Down to the final line, reproduce the entries that follow exactly.

#### [Dataset entries]
^^^^^^^^
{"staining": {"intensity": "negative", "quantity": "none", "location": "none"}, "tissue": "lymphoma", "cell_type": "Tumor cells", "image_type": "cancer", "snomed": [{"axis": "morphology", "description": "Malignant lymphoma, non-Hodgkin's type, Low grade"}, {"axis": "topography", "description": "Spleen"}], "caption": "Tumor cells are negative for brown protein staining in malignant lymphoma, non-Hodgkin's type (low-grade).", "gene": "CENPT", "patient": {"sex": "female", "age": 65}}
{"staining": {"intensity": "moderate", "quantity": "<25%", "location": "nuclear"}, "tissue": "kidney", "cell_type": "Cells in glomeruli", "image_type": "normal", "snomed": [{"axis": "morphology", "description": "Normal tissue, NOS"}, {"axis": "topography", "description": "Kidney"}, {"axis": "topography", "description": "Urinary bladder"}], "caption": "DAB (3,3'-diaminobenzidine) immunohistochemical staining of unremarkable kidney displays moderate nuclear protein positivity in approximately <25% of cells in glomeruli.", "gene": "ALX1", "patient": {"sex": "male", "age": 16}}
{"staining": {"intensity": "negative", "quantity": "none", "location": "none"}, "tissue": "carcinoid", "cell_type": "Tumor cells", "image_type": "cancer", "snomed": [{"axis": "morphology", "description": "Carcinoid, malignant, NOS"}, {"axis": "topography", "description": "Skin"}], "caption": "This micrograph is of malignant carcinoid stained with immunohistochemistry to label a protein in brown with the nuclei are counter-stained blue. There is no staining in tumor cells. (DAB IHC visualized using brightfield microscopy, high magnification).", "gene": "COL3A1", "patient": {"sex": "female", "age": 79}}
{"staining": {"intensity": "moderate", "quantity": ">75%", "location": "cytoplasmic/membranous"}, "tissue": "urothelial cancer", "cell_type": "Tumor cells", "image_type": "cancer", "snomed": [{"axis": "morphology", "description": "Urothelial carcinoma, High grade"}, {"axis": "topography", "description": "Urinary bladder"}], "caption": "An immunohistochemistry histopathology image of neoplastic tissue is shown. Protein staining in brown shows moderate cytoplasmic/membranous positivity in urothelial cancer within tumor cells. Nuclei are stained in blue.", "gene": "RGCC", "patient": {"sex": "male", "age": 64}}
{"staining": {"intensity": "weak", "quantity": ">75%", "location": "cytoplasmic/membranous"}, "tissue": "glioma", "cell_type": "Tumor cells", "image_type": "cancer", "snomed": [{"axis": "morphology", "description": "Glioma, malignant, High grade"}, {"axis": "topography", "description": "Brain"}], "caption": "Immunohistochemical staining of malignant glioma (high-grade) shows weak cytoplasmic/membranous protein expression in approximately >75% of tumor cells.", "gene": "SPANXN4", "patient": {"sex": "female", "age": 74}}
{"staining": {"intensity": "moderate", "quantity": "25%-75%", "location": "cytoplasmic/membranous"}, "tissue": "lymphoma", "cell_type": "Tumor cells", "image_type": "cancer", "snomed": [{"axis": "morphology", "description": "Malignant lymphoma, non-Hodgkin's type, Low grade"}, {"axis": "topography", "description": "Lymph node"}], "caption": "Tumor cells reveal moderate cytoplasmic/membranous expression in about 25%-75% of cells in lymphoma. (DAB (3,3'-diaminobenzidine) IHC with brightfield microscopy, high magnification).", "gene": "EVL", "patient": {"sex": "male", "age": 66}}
^^^^^^^^
#### [Result for this task]
{"staining": {"intensity": "negative", "quantity": "none", "location": "none"}, "tissue": "lymphoma", "cell_type": "Tumor cells", "image_type": "cancer", "snomed": [{"axis": "morphology", "description": "Malignant lymphoma, non-Hodgkin's type, Low grade"}, {"axis": "topography", "description": "Spleen"}], "caption": "Tumor cells are negative for brown protein staining in malignant lymphoma, non-Hodgkin's type (low-grade).", "gene": "CENPT", "patient": {"sex": "female", "age": 65}}
{"staining": {"intensity": "moderate", "quantity": "<25%", "location": "nuclear"}, "tissue": "kidney", "cell_type": "Cells in glomeruli", "image_type": "normal", "snomed": [{"axis": "morphology", "description": "Normal tissue, NOS"}, {"axis": "topography", "description": "Kidney"}, {"axis": "topography", "description": "Urinary bladder"}], "caption": "DAB (3,3'-diaminobenzidine) immunohistochemical staining of unremarkable kidney displays moderate nuclear protein positivity in approximately <25% of cells in glomeruli.", "gene": "ALX1", "patient": {"sex": "male", "age": 16}}
{"staining": {"intensity": "negative", "quantity": "none", "location": "none"}, "tissue": "carcinoid", "cell_type": "Tumor cells", "image_type": "cancer", "snomed": [{"axis": "morphology", "description": "Carcinoid, malignant, NOS"}, {"axis": "topography", "description": "Skin"}], "caption": "This micrograph is of malignant carcinoid stained with immunohistochemistry to label a protein in brown with the nuclei are counter-stained blue. There is no staining in tumor cells. (DAB IHC visualized using brightfield microscopy, high magnification).", "gene": "COL3A1", "patient": {"sex": "female", "age": 79}}
{"staining": {"intensity": "moderate", "quantity": ">75%", "location": "cytoplasmic/membranous"}, "tissue": "urothelial cancer", "cell_type": "Tumor cells", "image_type": "cancer", "snomed": [{"axis": "morphology", "description": "Urothelial carcinoma, High grade"}, {"axis": "topography", "description": "Urinary bladder"}], "caption": "An immunohistochemistry histopathology image of neoplastic tissue is shown. Protein staining in brown shows moderate cytoplasmic/membranous positivity in urothelial cancer within tumor cells. Nuclei are stained in blue.", "gene": "RGCC", "patient": {"sex": "male", "age": 64}}
{"staining": {"intensity": "weak", "quantity": ">75%", "location": "cytoplasmic/membranous"}, "tissue": "glioma", "cell_type": "Tumor cells", "image_type": "cancer", "snomed": [{"axis": "morphology", "description": "Glioma, malignant, High grade"}, {"axis": "topography", "description": "Brain"}], "caption": "Immunohistochemical staining of malignant glioma (high-grade) shows weak cytoplasmic/membranous protein expression in approximately >75% of tumor cells.", "gene": "SPANXN4", "patient": {"sex": "female", "age": 74}}
{"staining": {"intensity": "moderate", "quantity": "25%-75%", "location": "cytoplasmic/membranous"}, "tissue": "lymphoma", "cell_type": "Tumor cells", "image_type": "cancer", "snomed": [{"axis": "morphology", "description": "Malignant lymphoma, non-Hodgkin's type, Low grade"}, {"axis": "topography", "description": "Lymph node"}], "caption": "Tumor cells reveal moderate cytoplasmic/membranous expression in about 25%-75% of cells in lymphoma. (DAB (3,3'-diaminobenzidine) IHC with brightfield microscopy, high magnification).", "gene": "EVL", "patient": {"sex": "male", "age": 66}}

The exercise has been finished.